Patient trust might be more consistent with a deferential style of patient-physician interaction in which patients are passive, in contrast to assertive patient questioning or limitation of physician authority which might be indicative of patient distrust. If so, then pursuing active patient involvement might lead to lower trust, or promoting trust might lead to more passive patients, either of which might compromise optimal treatment relationships and health outcomes. At a minimum, it is a conceptual puzzle how these 2 views of desirable attributes of medical relationships can coexist without each taking account of the other view. There certainly are skeptics of patient trust who warn that, contrary to conventional wisdom, too much trust might be negative and that patients, for their own good, should be encouraged to trust less to avoid the dangers of paternalistic medicine,9 especially in managed care settings. 10,11

Numerous studies examine either patient trust or patients’ roles in seeking care, level of participation in medical decisions, and adherence to treatment. However, few studies examine both halves of these 2 sets of attitudes and behaviors, and none examine the full cluster. None of the leading studies of patients’ attitudes toward seeking care or participating in medical decisions include measures of trust. A few studies of care-seeking also examine attitudes similar to or overlapping with trust, such as confidentiality or competency,12,13 but none of these use the trust concept itself or any of the validated instruments that measure trust. Among studies of trust, some have explored trust’s connections with adherence,14 preferred role in decision making,15 patients’ requests for specific services,16 or willingness to seek care,17,18 but few studies simultaneously explore these measures,17,18 and only 1 study examines how they relate to trust in the medical profession, rather than trust in a specific physician.18 In general, these studies report that trust in a specific physician is associated with greater adherence to treatment recommendations, more willingness to seek care, and giving physicians more control over medical decisions.

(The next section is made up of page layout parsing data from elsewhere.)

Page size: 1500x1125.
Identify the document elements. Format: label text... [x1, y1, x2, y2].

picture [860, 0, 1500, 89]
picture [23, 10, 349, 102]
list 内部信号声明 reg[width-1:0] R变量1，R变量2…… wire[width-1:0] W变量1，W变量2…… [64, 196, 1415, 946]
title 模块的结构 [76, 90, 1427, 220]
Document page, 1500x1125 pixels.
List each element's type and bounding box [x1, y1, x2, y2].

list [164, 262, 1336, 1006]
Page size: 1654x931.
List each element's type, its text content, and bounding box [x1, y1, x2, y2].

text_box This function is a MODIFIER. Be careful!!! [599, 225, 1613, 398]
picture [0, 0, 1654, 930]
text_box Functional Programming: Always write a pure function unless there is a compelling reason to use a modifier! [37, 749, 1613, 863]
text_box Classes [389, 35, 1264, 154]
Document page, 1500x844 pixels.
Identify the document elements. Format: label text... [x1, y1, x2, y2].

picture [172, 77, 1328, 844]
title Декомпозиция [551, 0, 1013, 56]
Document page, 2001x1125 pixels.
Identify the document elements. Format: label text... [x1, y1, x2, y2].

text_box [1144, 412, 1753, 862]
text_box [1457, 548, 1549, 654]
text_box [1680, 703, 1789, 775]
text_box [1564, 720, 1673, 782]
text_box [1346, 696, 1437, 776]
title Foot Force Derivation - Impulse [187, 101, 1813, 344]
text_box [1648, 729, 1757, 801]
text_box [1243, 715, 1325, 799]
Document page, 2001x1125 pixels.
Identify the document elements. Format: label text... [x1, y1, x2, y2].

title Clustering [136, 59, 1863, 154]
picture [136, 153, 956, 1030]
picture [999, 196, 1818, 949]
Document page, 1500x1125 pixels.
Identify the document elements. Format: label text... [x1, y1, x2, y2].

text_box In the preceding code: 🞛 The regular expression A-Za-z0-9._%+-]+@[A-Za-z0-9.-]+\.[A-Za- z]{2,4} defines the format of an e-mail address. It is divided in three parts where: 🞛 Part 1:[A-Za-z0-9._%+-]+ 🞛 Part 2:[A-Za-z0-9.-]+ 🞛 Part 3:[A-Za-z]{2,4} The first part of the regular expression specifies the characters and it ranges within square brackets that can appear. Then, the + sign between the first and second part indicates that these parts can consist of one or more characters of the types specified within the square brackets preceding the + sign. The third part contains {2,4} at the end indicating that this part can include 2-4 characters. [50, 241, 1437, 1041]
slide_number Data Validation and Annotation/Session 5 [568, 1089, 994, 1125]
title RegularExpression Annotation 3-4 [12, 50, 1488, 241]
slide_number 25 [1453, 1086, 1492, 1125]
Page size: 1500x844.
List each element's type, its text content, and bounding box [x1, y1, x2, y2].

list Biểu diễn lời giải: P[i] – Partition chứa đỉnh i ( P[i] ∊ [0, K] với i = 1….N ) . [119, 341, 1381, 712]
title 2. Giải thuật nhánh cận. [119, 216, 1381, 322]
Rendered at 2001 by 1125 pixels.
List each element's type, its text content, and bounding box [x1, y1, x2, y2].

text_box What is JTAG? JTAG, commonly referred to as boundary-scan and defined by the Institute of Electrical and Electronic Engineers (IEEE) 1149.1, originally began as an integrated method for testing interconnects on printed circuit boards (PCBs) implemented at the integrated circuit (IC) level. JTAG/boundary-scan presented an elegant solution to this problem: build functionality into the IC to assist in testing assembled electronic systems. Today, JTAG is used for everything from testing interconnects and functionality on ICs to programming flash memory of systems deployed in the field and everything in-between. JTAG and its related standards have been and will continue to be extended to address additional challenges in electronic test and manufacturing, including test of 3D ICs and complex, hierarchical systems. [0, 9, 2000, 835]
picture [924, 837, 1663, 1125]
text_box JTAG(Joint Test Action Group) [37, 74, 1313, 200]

Absent in this literature is any concurrent examination of how different types of trust relate to various aspects of patients’ views about their involvement in medical care. To advance understanding of these important connections, this study was designed to investigate whether patients’ trust in their primary physician and in the medical profession are related to their attitudes toward seeking care, preferred roles in medical decision making, and reported adherence to treatment recommendations.